Given data =
──────

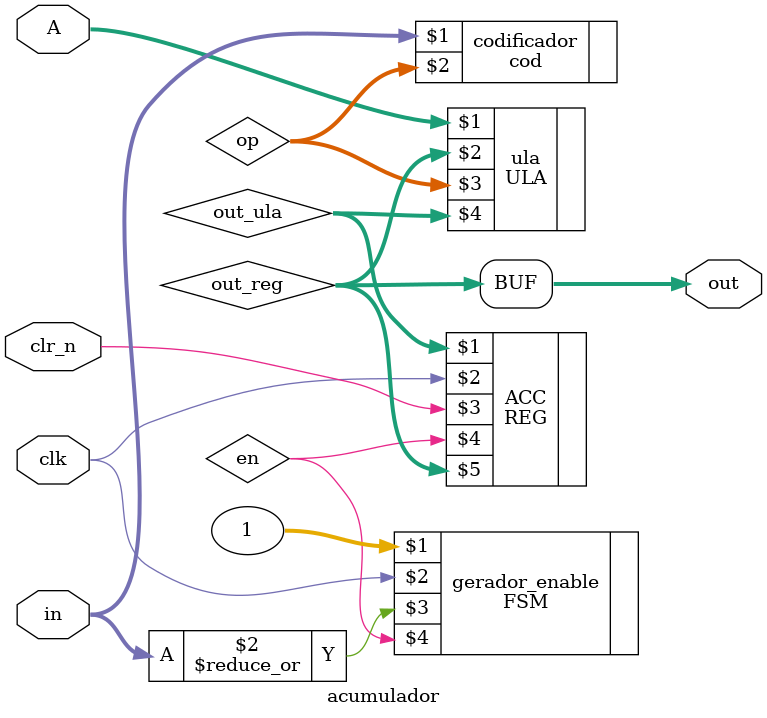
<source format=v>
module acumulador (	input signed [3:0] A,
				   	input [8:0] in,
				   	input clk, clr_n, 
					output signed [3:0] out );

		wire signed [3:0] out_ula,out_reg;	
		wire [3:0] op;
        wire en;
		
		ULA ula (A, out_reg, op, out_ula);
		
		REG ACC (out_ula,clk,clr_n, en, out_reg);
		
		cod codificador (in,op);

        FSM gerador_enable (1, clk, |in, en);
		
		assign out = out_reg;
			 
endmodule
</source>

──────

Job item =
Go through the material above, and wherever a line holds the word "wire", copy it.

Completed exercise =
		wire signed [3:0] out_ula,out_reg;	
		wire [3:0] op;
        wire en;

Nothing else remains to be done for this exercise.